---------- SOURCE EXTRACT

Step 1: Install Jupyter Lab
# Using pip
pip install jupyterlab
# Or using conda
conda install -c conda-forge jupyterlab
# Verify installation
jupyter lab --version
Step 2: Launch Jupyter Lab
# Start Jupyter Lab server
jupyter lab
# Opens in browser at http://localhost:8888
# Ctrl+C in terminal to stop server
Step 3: Install Kernel for Virtual Environment
To use a specific virtual environment in Jupyter Lab:
# Activate your virtual environment first
source myenv/bin/activate # macOS/Linux
# or
myenv\Scripts\activate # Windows
# Install ipykernel
pip install ipykernel
# Add environment as Jupyter kernel
python -m ipykernel install --user --name=myenv --display-name "Python (myenv)"
# Now this kernel appears in Jupyter Lab's kernel selector
Step 4: Essential Jupyter Lab Extensions
Recommended Extensions
- Table of Contents: Navigate large notebooks easily
- Variable Inspector: View all variables in memory
- Git Extension: Version control integration
- Debugger: Visual debugging for notebooks
# Install extensions manager
pip install jupyterlab-git jupyter-lsp-python
# For variable inspector
pip install lckr-jupyterlab-variableinspector
Step 5: Jupyter Lab Best Practices
Configure Jupyter for optimal notebook experience:
# Generate config file
jupyter lab --generate-config
# Config location: ~/.jupyter/jupyter_lab_config.py
# Useful settings to add:
# c.ServerApp.open_browser = False # Don't auto-open browser
# c.ServerApp.port = 8888 # Default port
# c.ServerApp.notebook_dir = '/path/to/notebooks' # Default directory
Example of a well-structured notebook:
# Cell 1: Imports and Setup
import numpy as np
import pandas as pd
import matplotlib.pyplot as plt
%matplotlib inline
# Set random seed for reproducibility
np.random.seed(42)
# Configure pandas display
pd.set_option('display.max_columns', None)
pd.set_option('display.max_rows', 100)
# Cell 2: Load Data
df = pd.read_csv('data.csv')
print(f"Dataset shape: {df.shape}")
df.head()
# Cell 3: Exploratory Analysis
# Check for missing values
missing = df.isnull().sum()
print("Missing values:\n", missing[missing > 0])
# Statistical summary
df.describe()
Jupyter Lab Advantages: Native notebook experience, excellent for exploratory data analysis, rich ecosystem of extensions, great for sharing interactive results.

--------------------
---------- SUPPLIED DATA

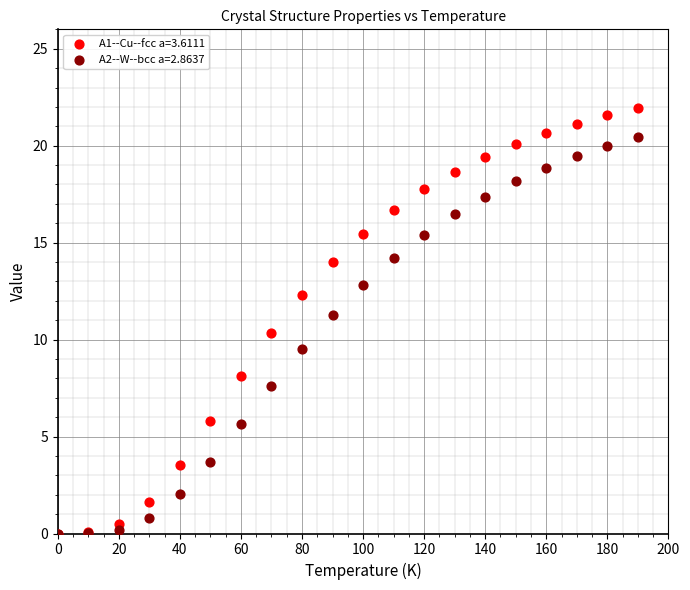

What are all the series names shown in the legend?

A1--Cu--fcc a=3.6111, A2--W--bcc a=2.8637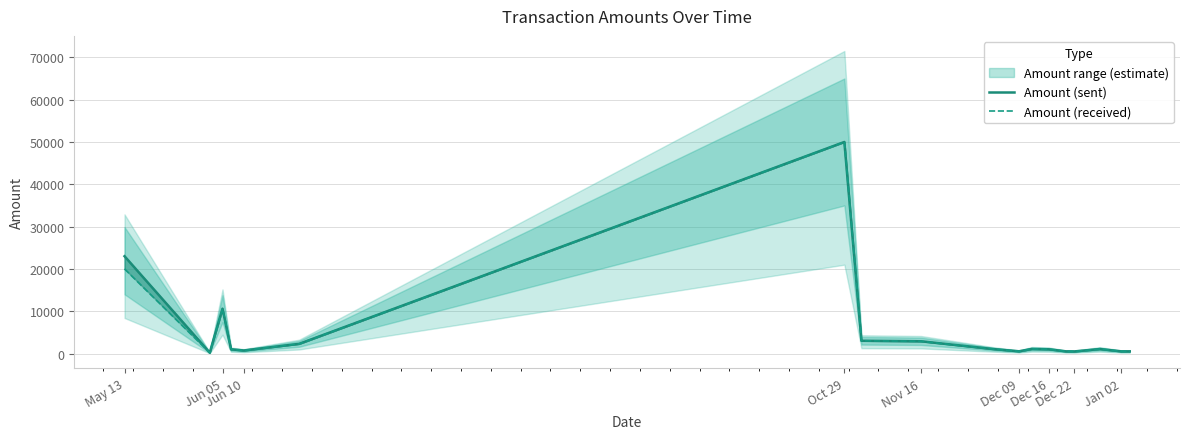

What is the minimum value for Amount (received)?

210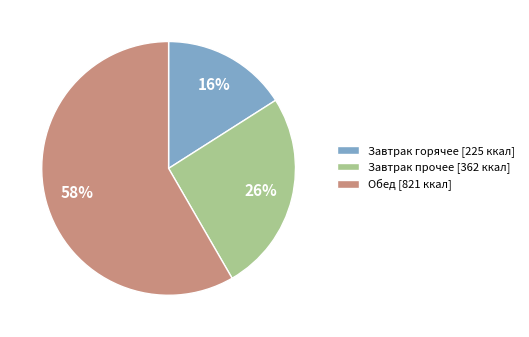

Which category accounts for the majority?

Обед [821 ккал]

--------------------

REQUIRED ACTION:
According to the Jupyter Lab setup guide, why does the example notebook call np.random.seed(42)? Answer in one to three sentences.

WORKED SOLUTION:
The call sets NumPy's random seed to 42 for reproducibility. It belongs to the notebook's opening imports and setup section.